Tom's baffled by La Smorfia
Enjoyed the food, but there were minus points which, given the stiff competition, confuse me. The pizza was very good; really flavoursome and satisfying. One of the ingredients - anchovy - was very sparse. Admittedly this pizza (Trappola) had quite a few toppings, but the anchovy is obviously important. Still, nice food.

Now here's my first gripe; you know my thoughts on side salads - they should not be a token gesture. I ordered a mixed salad, and there was nothing awful about it, basically it felt like some assorted leaves from a supermarket packet. They chose to lob in a few olives, pretty cheap ones. Now, I like those, I buy them, but if you're going to add olives, use proper marinated ones or something. Further, the tomato slices were completely flavourless and out of the fridge. If you go to a restaurant, surely you want it to be as good as, or better than, what you'd do at home? And not just 'good', but interesting. I fail to understand how things like this are given such lack of thought. I am fussy, but this is West Hampstead - the competition is out there and I would guess that other locals would be similarly interested in detail.

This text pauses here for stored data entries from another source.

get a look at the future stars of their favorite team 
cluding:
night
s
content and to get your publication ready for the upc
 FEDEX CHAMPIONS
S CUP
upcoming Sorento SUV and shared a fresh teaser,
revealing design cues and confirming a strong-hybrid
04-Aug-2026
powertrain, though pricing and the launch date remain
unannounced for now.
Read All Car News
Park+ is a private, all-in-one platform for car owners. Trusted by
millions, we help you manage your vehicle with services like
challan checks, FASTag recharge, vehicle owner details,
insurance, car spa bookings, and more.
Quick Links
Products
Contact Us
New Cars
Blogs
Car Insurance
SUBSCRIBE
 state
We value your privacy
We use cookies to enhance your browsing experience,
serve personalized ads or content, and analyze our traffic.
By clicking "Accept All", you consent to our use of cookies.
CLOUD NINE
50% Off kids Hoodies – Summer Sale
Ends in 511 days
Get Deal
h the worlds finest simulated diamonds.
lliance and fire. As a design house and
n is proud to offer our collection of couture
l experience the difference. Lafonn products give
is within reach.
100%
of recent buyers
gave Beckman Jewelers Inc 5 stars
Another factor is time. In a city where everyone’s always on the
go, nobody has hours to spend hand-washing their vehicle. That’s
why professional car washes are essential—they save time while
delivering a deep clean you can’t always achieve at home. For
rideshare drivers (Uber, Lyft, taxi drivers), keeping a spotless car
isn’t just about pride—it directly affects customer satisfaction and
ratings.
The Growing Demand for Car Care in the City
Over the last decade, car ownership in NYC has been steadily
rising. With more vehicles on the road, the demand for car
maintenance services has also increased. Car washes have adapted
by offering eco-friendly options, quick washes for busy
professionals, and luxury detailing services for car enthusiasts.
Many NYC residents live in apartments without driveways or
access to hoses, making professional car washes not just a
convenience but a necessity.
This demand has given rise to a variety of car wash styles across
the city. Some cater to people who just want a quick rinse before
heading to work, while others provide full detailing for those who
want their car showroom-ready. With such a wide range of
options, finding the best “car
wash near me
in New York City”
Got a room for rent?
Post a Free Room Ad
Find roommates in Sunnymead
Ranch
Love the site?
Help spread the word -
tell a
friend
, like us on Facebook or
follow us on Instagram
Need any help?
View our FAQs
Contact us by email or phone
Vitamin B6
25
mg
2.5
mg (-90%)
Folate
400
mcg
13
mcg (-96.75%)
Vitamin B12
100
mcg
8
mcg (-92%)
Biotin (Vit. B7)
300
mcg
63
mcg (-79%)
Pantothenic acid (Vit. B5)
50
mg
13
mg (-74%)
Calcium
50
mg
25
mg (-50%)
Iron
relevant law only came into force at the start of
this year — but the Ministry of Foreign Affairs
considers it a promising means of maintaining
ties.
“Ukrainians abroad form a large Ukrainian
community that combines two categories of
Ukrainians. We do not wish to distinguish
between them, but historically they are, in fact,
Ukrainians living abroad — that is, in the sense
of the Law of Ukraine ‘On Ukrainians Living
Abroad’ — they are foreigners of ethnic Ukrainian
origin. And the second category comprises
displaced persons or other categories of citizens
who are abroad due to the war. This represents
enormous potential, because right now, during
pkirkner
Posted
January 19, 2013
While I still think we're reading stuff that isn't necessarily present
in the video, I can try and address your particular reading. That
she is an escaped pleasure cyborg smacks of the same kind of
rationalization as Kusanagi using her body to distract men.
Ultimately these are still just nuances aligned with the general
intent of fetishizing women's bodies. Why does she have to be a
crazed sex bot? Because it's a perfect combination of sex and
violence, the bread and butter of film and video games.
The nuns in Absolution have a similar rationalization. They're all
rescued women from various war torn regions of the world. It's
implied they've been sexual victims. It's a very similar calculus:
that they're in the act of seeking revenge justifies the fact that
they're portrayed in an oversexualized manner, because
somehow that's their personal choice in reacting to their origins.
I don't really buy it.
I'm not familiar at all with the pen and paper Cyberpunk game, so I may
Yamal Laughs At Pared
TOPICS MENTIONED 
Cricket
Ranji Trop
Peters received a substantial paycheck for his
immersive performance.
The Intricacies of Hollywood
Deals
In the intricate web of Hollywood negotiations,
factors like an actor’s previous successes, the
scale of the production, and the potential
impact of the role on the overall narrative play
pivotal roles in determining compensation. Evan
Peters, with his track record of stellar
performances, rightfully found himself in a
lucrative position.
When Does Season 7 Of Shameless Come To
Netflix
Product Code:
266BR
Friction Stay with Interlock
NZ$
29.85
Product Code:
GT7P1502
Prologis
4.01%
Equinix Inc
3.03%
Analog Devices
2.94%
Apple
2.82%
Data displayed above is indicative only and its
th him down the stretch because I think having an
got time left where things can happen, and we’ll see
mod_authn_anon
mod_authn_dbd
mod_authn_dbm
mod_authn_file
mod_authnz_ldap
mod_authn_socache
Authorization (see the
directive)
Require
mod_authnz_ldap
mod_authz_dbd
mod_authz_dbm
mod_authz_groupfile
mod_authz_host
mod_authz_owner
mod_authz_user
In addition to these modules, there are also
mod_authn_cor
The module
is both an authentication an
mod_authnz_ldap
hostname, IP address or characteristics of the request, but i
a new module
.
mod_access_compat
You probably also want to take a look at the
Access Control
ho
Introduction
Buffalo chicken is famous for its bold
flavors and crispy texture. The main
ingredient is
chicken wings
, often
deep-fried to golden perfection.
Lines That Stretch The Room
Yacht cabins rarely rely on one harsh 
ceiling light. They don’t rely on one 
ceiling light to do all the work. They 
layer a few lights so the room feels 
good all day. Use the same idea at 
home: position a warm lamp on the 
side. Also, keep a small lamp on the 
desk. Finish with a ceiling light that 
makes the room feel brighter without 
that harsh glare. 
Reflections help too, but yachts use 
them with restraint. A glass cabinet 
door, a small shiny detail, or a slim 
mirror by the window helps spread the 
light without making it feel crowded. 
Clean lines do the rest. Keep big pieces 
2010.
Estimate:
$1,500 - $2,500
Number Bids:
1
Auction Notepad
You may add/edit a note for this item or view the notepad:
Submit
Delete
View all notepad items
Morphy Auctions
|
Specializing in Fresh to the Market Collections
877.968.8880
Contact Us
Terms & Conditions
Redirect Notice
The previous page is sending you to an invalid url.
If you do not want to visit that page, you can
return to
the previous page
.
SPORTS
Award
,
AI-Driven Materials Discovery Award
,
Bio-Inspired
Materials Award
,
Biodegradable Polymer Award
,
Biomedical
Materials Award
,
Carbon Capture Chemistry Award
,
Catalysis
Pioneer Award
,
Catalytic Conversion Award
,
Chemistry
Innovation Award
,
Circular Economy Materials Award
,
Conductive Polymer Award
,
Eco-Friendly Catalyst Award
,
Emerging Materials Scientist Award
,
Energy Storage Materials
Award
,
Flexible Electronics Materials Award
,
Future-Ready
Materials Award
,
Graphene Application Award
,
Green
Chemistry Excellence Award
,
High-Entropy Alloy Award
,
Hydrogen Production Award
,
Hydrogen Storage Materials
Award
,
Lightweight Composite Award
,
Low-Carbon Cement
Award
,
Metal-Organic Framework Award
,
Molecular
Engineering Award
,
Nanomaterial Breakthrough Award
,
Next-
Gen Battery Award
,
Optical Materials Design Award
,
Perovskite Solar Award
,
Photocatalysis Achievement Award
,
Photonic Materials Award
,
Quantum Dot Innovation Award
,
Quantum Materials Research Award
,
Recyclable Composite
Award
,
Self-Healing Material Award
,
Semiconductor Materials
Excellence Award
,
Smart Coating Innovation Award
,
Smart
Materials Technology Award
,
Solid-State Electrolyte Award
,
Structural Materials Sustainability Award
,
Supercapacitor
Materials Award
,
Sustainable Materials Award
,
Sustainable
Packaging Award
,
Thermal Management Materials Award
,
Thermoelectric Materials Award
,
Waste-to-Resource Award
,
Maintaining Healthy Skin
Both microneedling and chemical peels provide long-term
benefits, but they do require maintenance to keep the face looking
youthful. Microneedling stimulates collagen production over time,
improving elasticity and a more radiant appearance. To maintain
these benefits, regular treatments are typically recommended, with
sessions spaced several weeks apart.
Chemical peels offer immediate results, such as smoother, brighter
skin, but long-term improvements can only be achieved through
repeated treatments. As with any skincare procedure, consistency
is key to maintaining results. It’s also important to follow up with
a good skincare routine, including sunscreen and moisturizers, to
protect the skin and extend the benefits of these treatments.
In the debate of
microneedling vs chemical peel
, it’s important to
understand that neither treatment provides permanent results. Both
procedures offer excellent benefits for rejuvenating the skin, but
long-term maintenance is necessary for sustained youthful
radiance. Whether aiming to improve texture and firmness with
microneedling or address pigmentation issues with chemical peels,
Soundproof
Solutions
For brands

Strada have done great side salads on most occasions, and you also get a salt mill with either rock or sea salt - again makes a difference. I had no salt at all on my table.

Nice big glass of pleasing house wine. Good but somewhat blank-faced service - certainly didn't strike me as "ooh - new customer - let's pull the stops out" - though a free little bruschetta bite was appreciated.